Carroll Schroeder – California Alliance, Moderator    (representing private provider organizations)
Name Stakeholder Group
TBD by Youth  Committee Youth
Jonnie Banks Adoptive Parent/Grandparent
John Boyd – OAC Commission Chair State and Local Leadership/MHSA
Mary Watanabe – DMHC Deputy Director State Leadership/private insurance
Sheree Lowe – Ca Hospital Assoc. VP Hospital Providers
Sue Coats- Baldwin School District Board Local Education
Erika Cristo – Chief, DHCS State Leadership/Medi-cal Mental Health


    1. Child/youth/family focused crisis service recommendations and best practice examples
    2. Funding opportunities and threats
    3. Responsibilities of various service sectors
    4. Implementation status of recent efforts: AB501, AB833, AB82 Triage, OAC Crisis advisory panel.
    5. Crisis data – what do we know? eg, what are the most common responses to crisis calls? –Where are Mobile crisis services available and what models?
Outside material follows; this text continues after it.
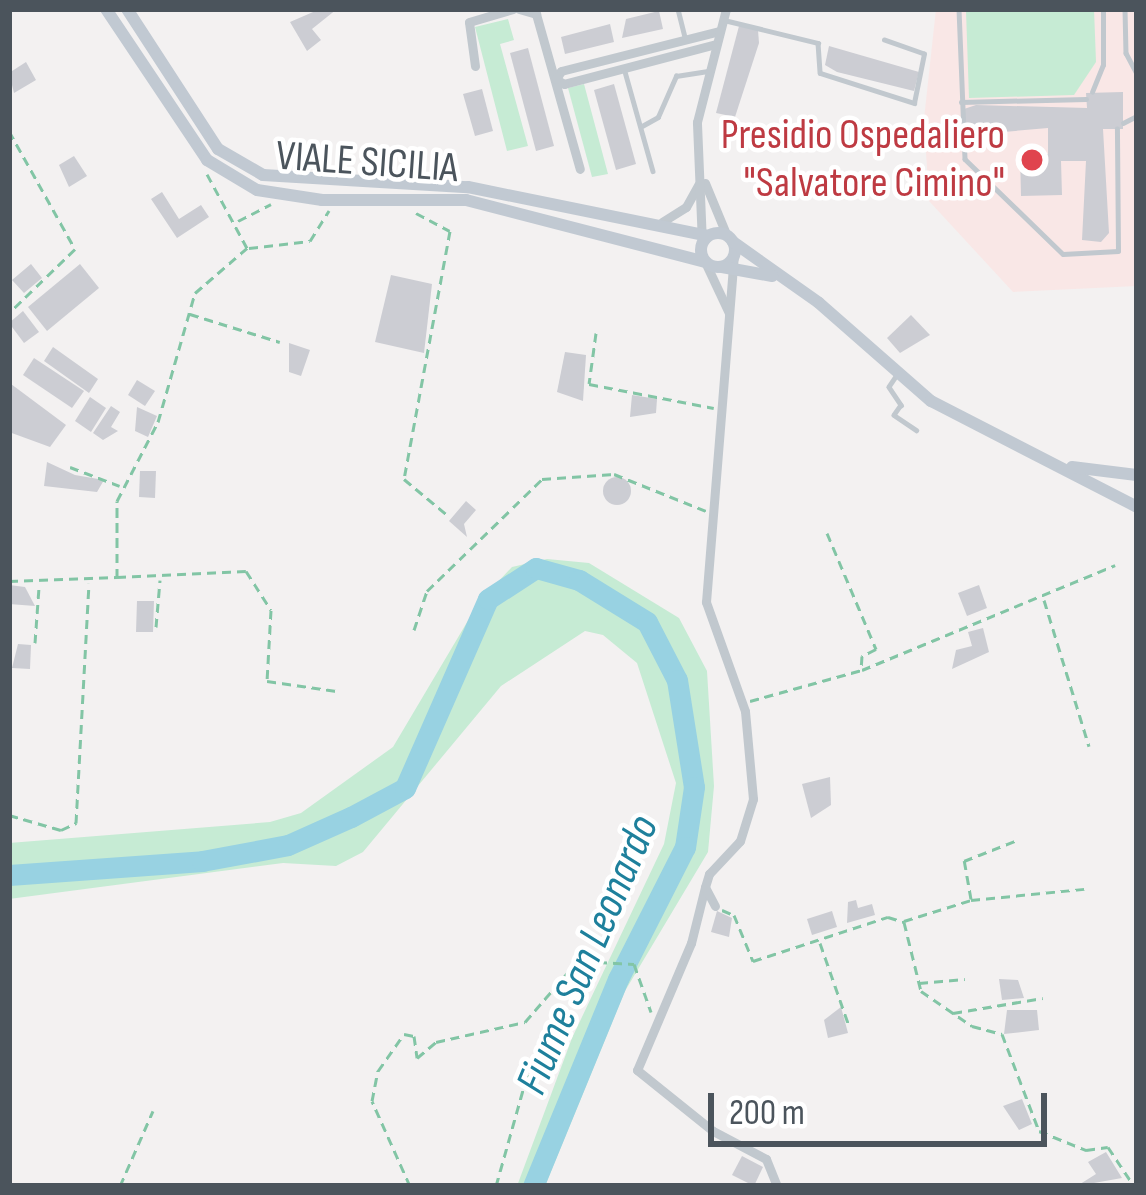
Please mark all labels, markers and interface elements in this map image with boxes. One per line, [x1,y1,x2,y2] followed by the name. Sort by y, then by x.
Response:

What variations and funding source across counties?
    6. Moving beyond the medical model – peer based and community based solutions to crisis
    7. Supporting families to respond to crisis
    8. SUD treatment crisis – developing infrastructure to address the needs of dual diagnosis clients in crisis and drug induced psychosis crisis
    9. Substance use as barrier to admission to crisis units, detox unable to handle extreme psychosis


  1. Equity Panel
Paul Curtis – California Council of Community Behavioral Health Agencies, Moderator (representing private provider organizations)
Name Stakeholder Group
Tristin Severns Youth
TBD by Parent Committee Parent/caregiver
Patrick Gardner – Young Minds Advocacy Legal Advocate
Monica Nepomuceno, MSW State Leadership/CDE
Will Lightbourne – DSS Director State Leadership/Child Welfare
Duane McWaine – Anthem Medical Director Managed Care Organizations and providers
Kirsten Barlow – CBHDA County Systems of Care


  1. Cultural differences in general access to services. (Note: “culture” is defined broadly and includes racial/ethnic, age, gender, sexual orientation, geographic location, family “type” (ie: biological, foster, adoptive, kinship, family of choice), and other factors.
  2. Culturally relevant and responsive services: examples and recommendations
  3. Workforce: diversity among providers and line staff
  4. Supporting the professionalization and scaling of community defined practices (eg. Native American cultural practices as behavioral health treatment, LGBT outreach vans, barbershops)
  5. Data collection for “invisibilized” communities – MediCal LGBTQ and Tribal Specific Identities and other minority cultures
  6. Behavioral health care for criminalized populations,
  7. Behavioral health access for opioid crisis, disproportionally impacted communities and the legalization of cannabis
  8. Behavioral health solutions to generational trauma
  9. Infrastructure as innovation – addressing social determinants of health as behavioral health treatment and prevention


Looking forward to seeing you there. The conference is only weeks away!